# [SOLVED] Help with Acer Aspire 1640z VGA driver.



## squarehead (Jan 23, 2009)

Hi,

Complete techno numpty here...Help!

I've re-installed XP on my Acer Aspire 1640z. 

I cannot however install the VGA driver which according to the device manager is missing.

I've downloaded all other drivers but this one is defeating me.

I have been to the Acer support site which identifies the following driver..

INTEL DRIVER VGA 6.10.14.4332.

When downloaded and run with the setup.exe file I get a msg which states my system does not meet the minimum requirement to support it.

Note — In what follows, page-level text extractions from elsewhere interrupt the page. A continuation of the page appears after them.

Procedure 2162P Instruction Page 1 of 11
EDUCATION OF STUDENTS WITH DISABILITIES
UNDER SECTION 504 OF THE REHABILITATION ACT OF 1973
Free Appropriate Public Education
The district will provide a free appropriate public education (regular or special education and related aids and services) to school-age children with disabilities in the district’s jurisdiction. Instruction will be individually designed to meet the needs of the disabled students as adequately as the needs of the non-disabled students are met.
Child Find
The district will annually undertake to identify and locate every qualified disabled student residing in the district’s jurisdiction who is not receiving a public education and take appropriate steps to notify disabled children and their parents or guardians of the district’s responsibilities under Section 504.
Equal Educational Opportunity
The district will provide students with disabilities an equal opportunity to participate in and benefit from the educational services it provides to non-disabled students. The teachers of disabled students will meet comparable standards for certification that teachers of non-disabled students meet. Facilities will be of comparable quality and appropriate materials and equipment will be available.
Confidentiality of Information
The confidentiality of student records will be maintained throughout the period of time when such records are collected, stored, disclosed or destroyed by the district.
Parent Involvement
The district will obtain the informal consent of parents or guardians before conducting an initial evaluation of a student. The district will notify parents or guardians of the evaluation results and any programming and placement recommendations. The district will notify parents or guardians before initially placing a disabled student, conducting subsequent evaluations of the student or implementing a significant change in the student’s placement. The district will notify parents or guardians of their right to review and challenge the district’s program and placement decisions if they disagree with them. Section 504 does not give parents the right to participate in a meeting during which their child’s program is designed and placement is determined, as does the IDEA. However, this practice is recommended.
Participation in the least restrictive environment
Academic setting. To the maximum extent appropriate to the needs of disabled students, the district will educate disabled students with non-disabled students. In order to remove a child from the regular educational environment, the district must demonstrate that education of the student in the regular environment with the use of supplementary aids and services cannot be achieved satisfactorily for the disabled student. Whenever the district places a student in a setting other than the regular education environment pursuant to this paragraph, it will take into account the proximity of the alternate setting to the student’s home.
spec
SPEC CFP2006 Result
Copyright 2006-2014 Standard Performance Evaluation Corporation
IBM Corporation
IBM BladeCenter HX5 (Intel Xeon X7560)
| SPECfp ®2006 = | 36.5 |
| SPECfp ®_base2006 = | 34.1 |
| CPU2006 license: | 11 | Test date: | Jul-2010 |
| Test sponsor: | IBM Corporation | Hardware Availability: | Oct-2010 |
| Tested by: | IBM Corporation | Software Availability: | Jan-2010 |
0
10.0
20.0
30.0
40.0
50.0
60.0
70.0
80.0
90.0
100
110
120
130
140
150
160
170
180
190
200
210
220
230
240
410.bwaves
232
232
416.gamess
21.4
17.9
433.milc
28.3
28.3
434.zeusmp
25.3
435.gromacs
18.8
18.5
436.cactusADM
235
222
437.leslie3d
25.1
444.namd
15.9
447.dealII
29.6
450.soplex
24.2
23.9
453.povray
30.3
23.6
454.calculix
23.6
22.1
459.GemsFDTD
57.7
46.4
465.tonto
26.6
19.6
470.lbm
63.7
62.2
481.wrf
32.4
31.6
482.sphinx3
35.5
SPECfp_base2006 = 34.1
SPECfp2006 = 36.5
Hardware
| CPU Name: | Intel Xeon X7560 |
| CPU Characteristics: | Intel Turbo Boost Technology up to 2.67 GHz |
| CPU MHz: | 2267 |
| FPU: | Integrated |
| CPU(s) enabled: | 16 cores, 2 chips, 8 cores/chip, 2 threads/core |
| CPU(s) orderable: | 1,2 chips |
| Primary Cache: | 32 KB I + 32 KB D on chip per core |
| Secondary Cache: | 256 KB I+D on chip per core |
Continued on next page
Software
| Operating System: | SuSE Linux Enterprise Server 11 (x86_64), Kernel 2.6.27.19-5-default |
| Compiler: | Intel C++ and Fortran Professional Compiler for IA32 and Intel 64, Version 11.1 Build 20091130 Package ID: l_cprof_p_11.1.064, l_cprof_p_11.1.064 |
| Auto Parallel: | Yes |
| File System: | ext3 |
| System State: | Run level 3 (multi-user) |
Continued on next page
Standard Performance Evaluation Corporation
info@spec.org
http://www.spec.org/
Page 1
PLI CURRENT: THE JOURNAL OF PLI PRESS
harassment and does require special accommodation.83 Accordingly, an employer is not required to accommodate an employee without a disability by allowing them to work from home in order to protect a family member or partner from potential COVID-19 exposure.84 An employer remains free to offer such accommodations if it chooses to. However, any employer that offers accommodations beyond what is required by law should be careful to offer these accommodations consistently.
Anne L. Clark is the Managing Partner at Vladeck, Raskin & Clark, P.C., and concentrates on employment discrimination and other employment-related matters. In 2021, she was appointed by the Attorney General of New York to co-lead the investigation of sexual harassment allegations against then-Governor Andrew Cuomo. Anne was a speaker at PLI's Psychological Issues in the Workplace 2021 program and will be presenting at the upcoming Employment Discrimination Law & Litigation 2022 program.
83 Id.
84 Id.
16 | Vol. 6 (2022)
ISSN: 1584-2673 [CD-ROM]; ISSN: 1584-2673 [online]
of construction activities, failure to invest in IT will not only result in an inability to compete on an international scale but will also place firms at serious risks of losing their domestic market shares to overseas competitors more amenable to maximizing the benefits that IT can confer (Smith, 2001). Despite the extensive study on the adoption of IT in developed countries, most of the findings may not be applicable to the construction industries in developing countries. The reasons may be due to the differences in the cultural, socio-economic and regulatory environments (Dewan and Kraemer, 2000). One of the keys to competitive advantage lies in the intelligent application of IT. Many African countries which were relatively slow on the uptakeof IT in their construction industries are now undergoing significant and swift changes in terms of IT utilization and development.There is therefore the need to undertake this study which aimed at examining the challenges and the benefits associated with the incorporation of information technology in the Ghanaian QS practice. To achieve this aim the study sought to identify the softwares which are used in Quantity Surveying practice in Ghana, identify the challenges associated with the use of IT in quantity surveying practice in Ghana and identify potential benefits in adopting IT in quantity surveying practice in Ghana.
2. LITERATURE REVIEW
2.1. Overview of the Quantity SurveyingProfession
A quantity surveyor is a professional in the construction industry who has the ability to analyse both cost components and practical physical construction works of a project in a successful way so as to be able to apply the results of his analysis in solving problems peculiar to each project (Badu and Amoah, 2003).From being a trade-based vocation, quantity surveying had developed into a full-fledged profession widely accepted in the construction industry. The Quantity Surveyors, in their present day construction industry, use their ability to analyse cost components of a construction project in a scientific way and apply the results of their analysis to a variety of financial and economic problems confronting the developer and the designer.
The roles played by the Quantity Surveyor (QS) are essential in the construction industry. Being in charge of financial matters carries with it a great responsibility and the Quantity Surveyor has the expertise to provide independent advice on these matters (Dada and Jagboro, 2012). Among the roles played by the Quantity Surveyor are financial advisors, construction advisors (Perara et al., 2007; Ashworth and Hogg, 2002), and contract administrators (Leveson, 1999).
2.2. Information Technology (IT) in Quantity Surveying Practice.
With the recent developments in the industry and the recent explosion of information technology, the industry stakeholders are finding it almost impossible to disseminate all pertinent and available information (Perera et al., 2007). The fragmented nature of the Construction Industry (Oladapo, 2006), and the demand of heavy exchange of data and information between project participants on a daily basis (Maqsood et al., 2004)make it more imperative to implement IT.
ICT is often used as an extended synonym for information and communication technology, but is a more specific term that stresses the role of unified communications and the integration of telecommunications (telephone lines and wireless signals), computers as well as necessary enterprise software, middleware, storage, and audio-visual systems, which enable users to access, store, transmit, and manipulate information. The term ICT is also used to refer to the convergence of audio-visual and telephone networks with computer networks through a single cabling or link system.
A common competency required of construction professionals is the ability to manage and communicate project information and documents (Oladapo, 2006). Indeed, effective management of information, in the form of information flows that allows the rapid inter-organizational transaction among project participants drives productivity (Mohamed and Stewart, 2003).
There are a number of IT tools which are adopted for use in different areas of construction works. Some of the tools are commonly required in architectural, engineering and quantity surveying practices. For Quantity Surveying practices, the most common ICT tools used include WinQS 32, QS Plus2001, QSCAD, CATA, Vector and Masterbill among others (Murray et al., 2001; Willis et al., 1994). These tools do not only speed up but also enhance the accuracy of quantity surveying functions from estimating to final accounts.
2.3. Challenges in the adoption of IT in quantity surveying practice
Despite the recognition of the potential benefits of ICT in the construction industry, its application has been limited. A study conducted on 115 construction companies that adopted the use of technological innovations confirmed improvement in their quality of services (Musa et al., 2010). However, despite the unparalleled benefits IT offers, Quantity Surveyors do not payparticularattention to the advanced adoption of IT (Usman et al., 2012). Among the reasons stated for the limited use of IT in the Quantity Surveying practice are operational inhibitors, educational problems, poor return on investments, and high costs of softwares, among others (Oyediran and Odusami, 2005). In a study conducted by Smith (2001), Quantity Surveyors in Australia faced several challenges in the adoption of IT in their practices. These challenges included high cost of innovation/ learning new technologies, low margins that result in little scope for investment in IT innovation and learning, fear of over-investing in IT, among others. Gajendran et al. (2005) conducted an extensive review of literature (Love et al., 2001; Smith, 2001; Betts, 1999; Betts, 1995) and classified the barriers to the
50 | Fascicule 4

Please can you help? - In simple as possible language please.:laugh::laugh:

Im running xp with service packs 1-3, avg anti-virus, firefox 3.0.5.

Thanks in advance.

Jez


----------



## BCCOMP (Jul 9, 2007)

*Re: Help with Acer Aspire 1640z VGA driver.*

Hi,
Try this driver:
http://downloadcenter.intel.com/Det...&OSFullName=Windows* XP Home Edition&lang=eng

Let us know how you make out.
Bill


----------



## squarehead (Jan 23, 2009)

*Re: Help with Acer Aspire 1640z VGA driver.*

Hi Bill, 

Just tried that - no difference - I still get the same error msg.

Jez


----------



## BCCOMP (Jul 9, 2007)

*Re: Help with Acer Aspire 1640z VGA driver.*

Hi,
How much memory do you have installed?
Bill


----------



## squarehead (Jan 23, 2009)

*Re: Help with Acer Aspire 1640z VGA driver.*

Hi

66.9 gig free space........


----------



## BCCOMP (Jul 9, 2007)

*Re: Help with Acer Aspire 1640z VGA driver.*

Hi,
That is Harddrive space (I believe)
To find how much Memory you have Right Click on MY Computer>Properties
Under the General Tab you should see the Processor Speed and Ram installed.
Bill


----------



## squarehead (Jan 23, 2009)

*Re: Help with Acer Aspire 1640z VGA driver.*

Hi, Sorry!!

Pentium m processor 1.73 ghz - 512 mb ram.

Jez


----------



## BCCOMP (Jul 9, 2007)

*Re: Help with Acer Aspire 1640z VGA driver.*

Hi,
Do you have any other errors in the Device Manager?
Did you install the Chipset driver:
http://www.acerpanam.com/synapse/fo....com&siteid=7117&words=all&keywords=&areaid=2

Can you go to the Device Manager and Right click on the Video card error>Properties>Details tab
Post the DEV/VEN numbers you find under Device Instance ID.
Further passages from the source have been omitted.